私は別のプログラムに参加しますが、来月にはミッドセメスターモジュールで日本人学生がホストとなって、Japanトレックがスタートします。多くのMBA生が日本を訪れることで、一層と日本に対する関心が高まると思います。また、学業面においても、多くの日本人が成績優秀者に名を連ねており、学校全体として日本に対してポジティブなイメージがある中で、MBA生活を送れるというのはとても幸せなことと感じております。歴代の方々が築きあげてきたこういった好循環を我々も継続していきたいと切に思っておりまして、まさにこれから進学先を決めようとされている皆様と共にEmoryのブランドを高められればと思っております。

最後に・・・・

アプリカントの方々におかれましては、インタビューや合格発表などまだまだ気の休まらない日々が続くことと思われます。私自身も毎日受験先からの連絡を待ち、一喜一憂する日々でした。
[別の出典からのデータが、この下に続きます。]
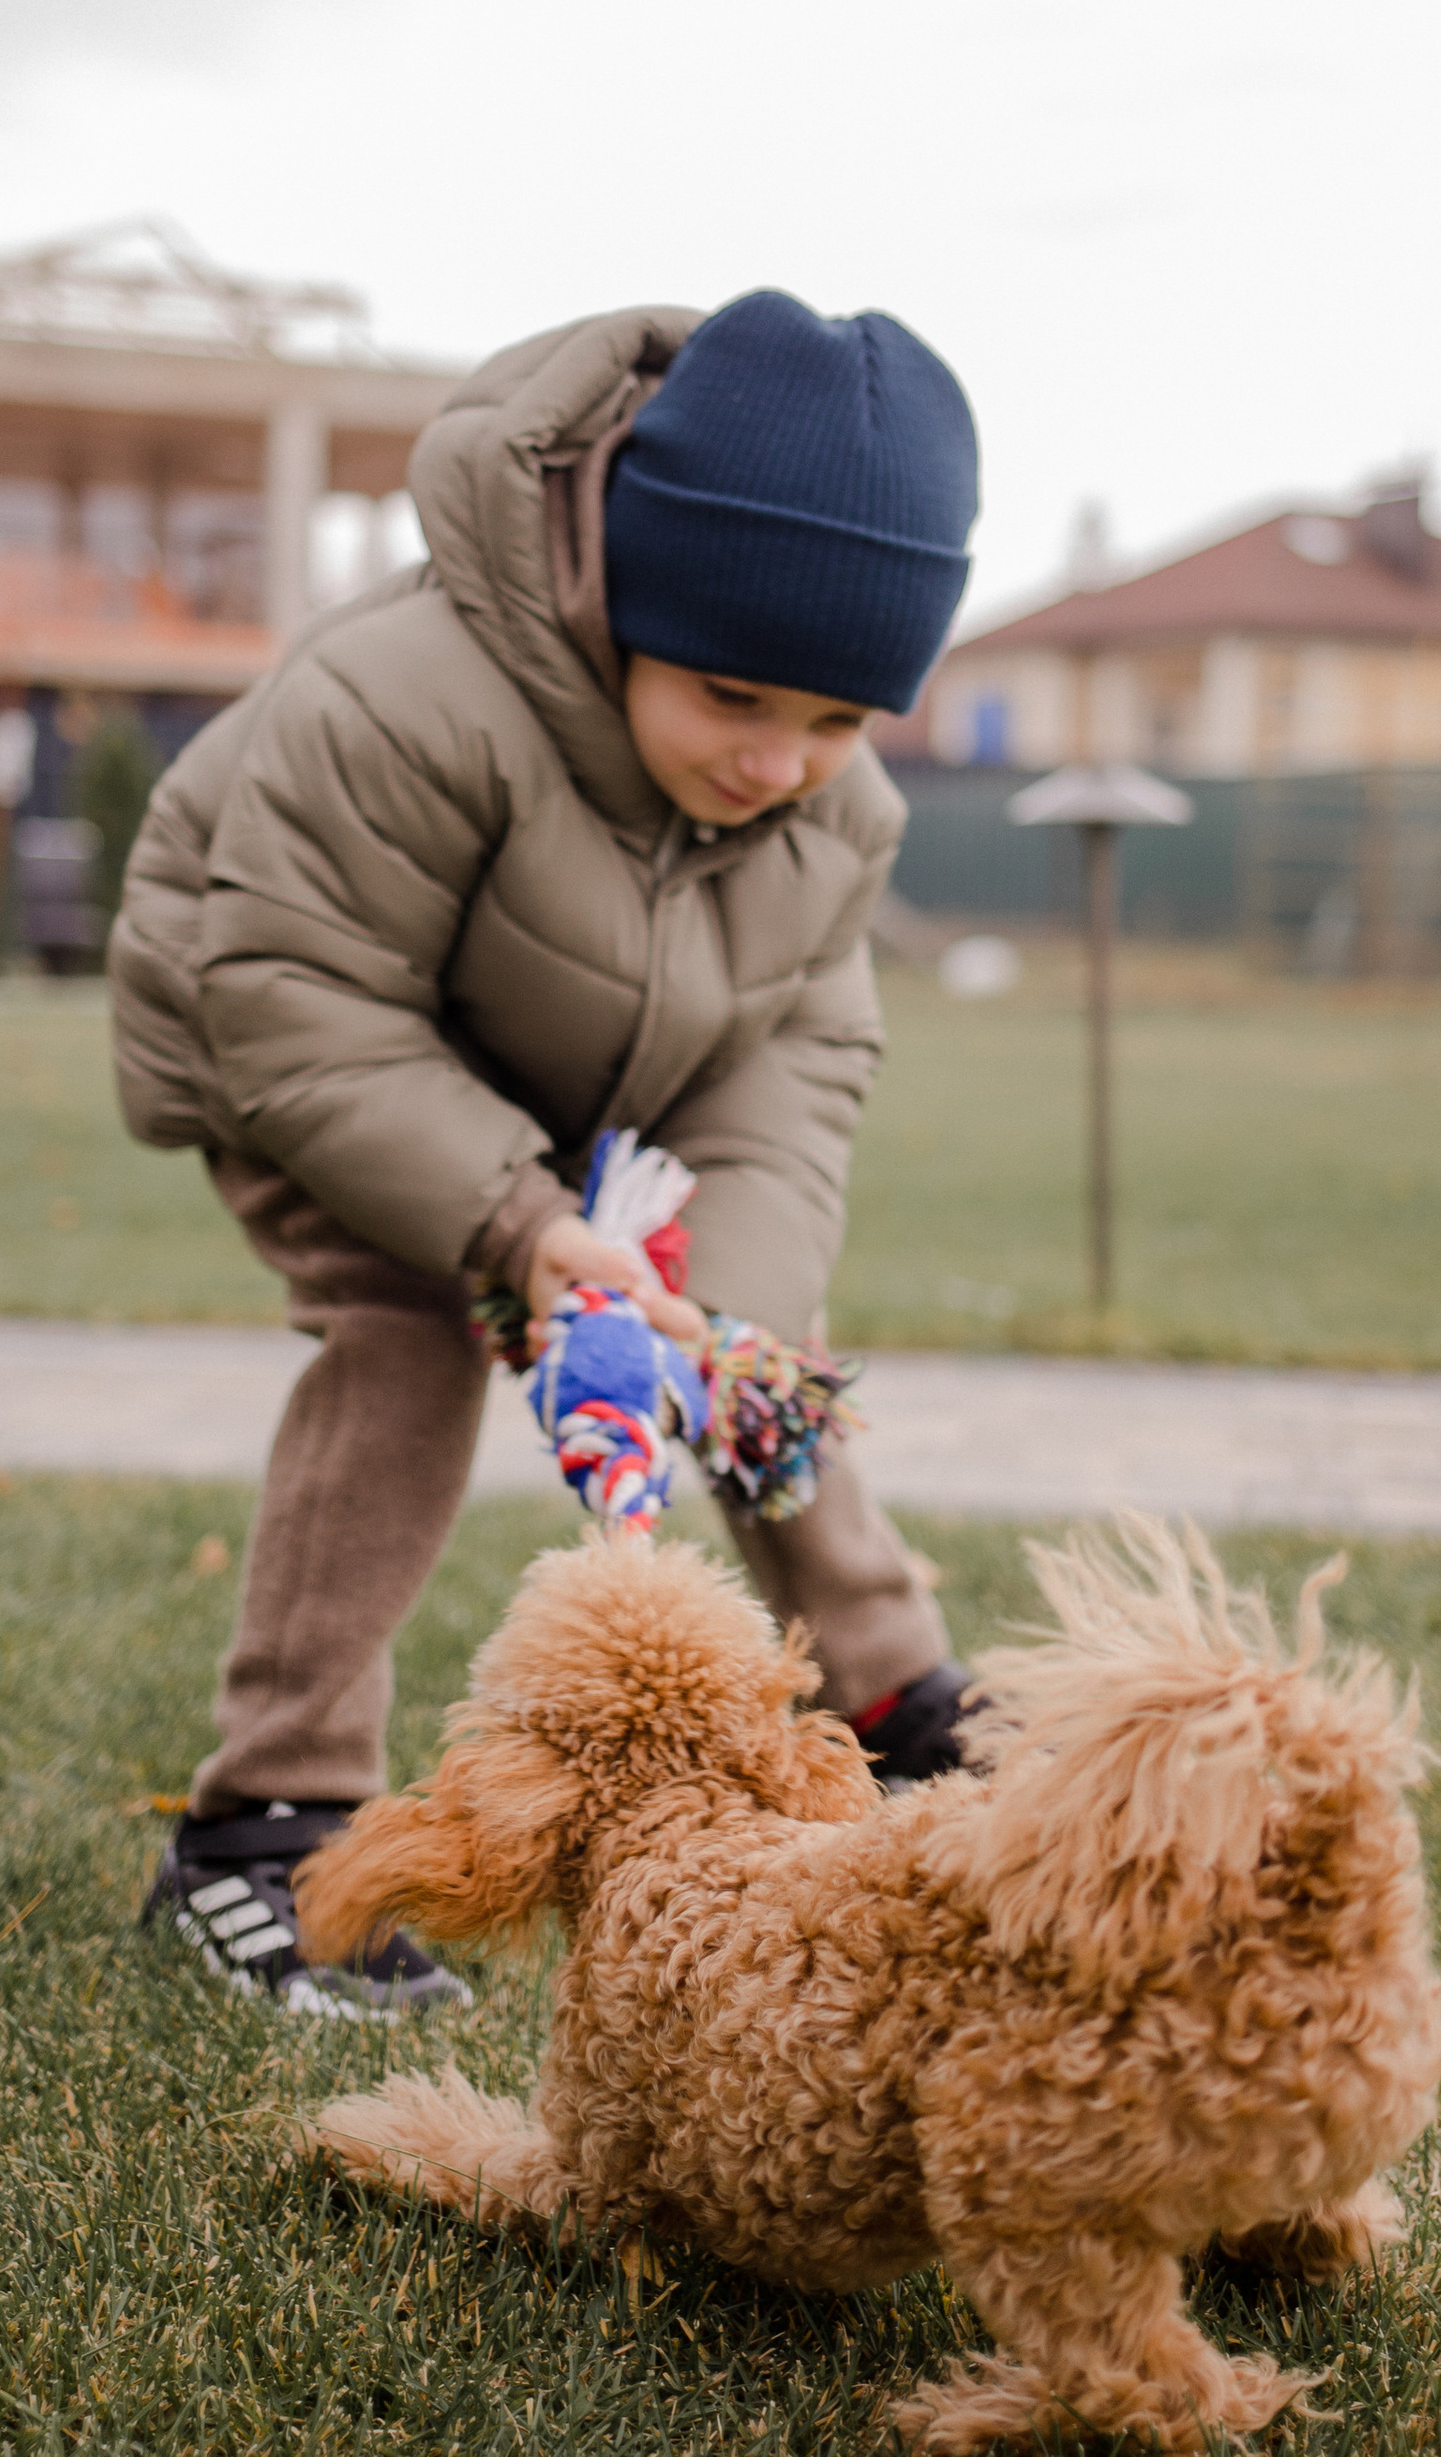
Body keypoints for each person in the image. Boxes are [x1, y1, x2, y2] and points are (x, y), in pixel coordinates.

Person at [109, 289, 982, 2020]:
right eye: (735, 694)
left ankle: (904, 1708)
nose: (776, 761)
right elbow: (292, 995)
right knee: (406, 1328)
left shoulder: (830, 814)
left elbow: (797, 1060)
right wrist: (511, 1221)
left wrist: (715, 1315)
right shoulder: (406, 697)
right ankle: (268, 1829)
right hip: (301, 1036)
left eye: (833, 722)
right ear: (621, 602)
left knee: (737, 1366)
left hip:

最終的に進学先が決定するまではなかなか落ち着かないかと思いますが、今この時期を悔いの無いように過ごして頂ければ、進学してからも迷いなく、皆様ご自身にとっての最高のMBAライフがおくれると思います。兎に角勉強しまくる2年間、ソーシャル重視の2年間、家族との時間を大事にする2年間、過ごし方は自分次第ですが、20代後半から30代にかけてのこの時期を自分次第で如何様にも過ごせるこの2年間はMBA受験で努力された皆様へのご褒美だと思います。

日本では寒い日々が続いているかと思いますが、風邪に気を付けてこれからの時期お過ごし下さい。一人でも多くの方々と、半年後にお会い出来ることを楽しみにしております。